Marriage is the foundation of family life

Father John A. Kiley
Posted

Marriage in Western Civilization and in virtually every society in the world and certainly within the Judean-Christian tradition has been the indissoluble union of one man and one woman open to the procreation and education of children.

Plainly expressed, marriage is family: the oneness of a dad and a mom raising kids. The United States Supreme Court will shortly be analyzing two petitions on the nature of marriage. The contested Defense of Marriage Act plainly defines marriage as the union of one man and one woman. Another petition addresses the grievance of homosexuals who claim their legal inability to marry is a denial of their individual rights under the United States Constitution. Exactly what definition of marriage the Supreme Court will employ to make its deliberations is, of course, critical. Frankly, the use by the court of the natural law definition of marriage accepted throughout civilization as normative is highly problematic and, frankly, would be hypocritical. American courts have regularly ignored the indissolubility and the pro-creativity of marriage. A nod to the natural law now is sadly unlikely.

Marriage is not indissoluble because of canon or civil law; marriage is indissoluble by natural law. Marriage was an irrevocable bond between a man and a woman long before Abraham, Moses, or Jesus Christ came along. The marriage bond is naturally and universally unbreakable to insure the emotional and physical support of both spouses and of their children. The clear good of the family unit demanded that marriage be a permanent institution altered only by death or by the children’s adulthood. (A glance at today’s fractured society justifies this ancient and perennial wisdom.)

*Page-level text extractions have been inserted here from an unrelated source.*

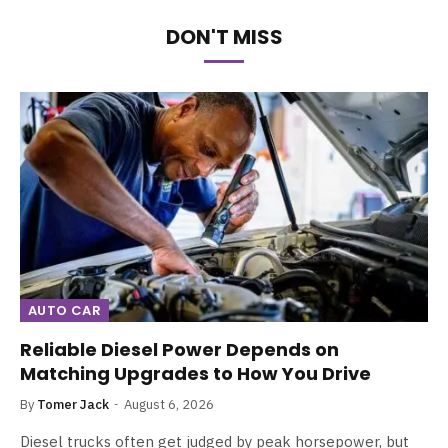
DON'T MISS
AUTO CAR
Reliable Diesel Power Depends on
Matching Upgrades to How You Drive
By
Tomer Jack
August 6, 2026
Diesel trucks often get judged by peak horsepower, but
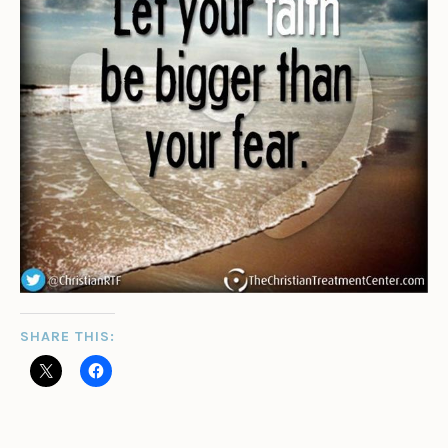
SHARE THIS:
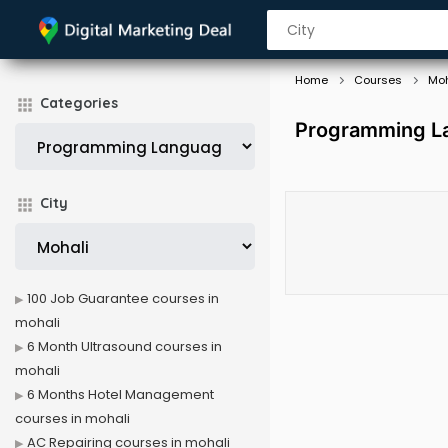
Home
Courses
Moh
Categories
Programming La
City
100 Job Guarantee courses in
mohali
6 Month Ultrasound courses in
mohali
6 Months Hotel Management
courses in mohali
AC Repairing courses in mohali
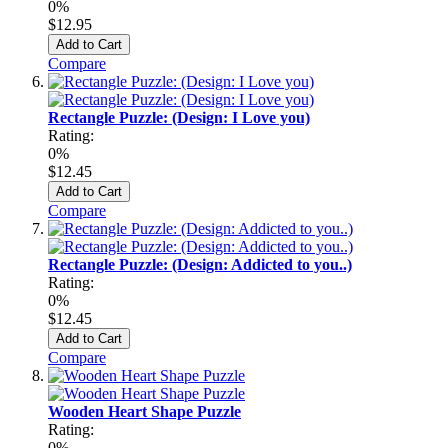
0%
$12.95
Add to Cart
Compare
Rectangle Puzzle: (Design: I Love you)
Rating:
0%
$12.45
Add to Cart
Compare
Rectangle Puzzle: (Design: Addicted to you..)
Rating:
0%
$12.45
Add to Cart
Compare
Wooden Heart Shape Puzzle
Rating:
0%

Marriage is by its nature oriented toward the continuation of the human species. Clearly, much more often than not, marriage down through the centuries has meant children. The married couple, whether they know it or not, are nature’s instruments for extending human kind. By nature the married couple must cooperate in what civilization has instinctively determined to be the greater good: the enrichment of the human race. While infertility has sometimes frustrated nature’s design, fertility has much more often been the delight and the duty of the married couple. The clear good of society demands children. (Zero population growth is today a lament of the Western nations.)

The time-honored triple foundation stones of marriage are indissolubility, complementarity and pro-creativity. Two of these natural marital bases, indissolubility and pro-creativity, are already severely dislodged in the Western world. Since marriage is rooted in nature, not in civil law, civil divorce is itself a violation of the natural law. Marriage is naturally permanent. Certainly no-fault divorce is the ultimate insult to the natural permanence of marriage.

Today boredom is sufficient reason under civil law to renounce one’s marriage vows. In all honesty, “til death do us part” should be stricken from the civil marriage formula since the states have no intention of honoring the phrase and, in fact, cannot enforce it since individual rights rather than the common good are now the supreme law of the land.

Contraception in its many forms – abortion, tubal ligation, vasectomy, the pill, condoms, uterine devices, salves, jellies, and patches – have been universally declared legal by American courts many times over the last half century. Once again the civil law negates the natural law by making procreation a matter of individual rights rather than an obligation toward society. Certainly responsible parenthood allows a couple to embrace effective family planning methods, but such measures must employ rather than frustrate nature’s designs.

So, on the flimsy grounds of individual preference and in complete defiance of the natural law, American law courts have already dismissed indissolubility and pro-creativity as integral to marriage. It will be interesting to see on what possible grounds American jurisprudence can continue to insist that marriage is solely between one man and one woman. Citing the natural law would be grossly inconsistent with the past century’s decisions. Still, not citing the natural law would mean that from now on all marital interaction is declared random, unpredictable, even impulsive – which is exactly what secular American society favors.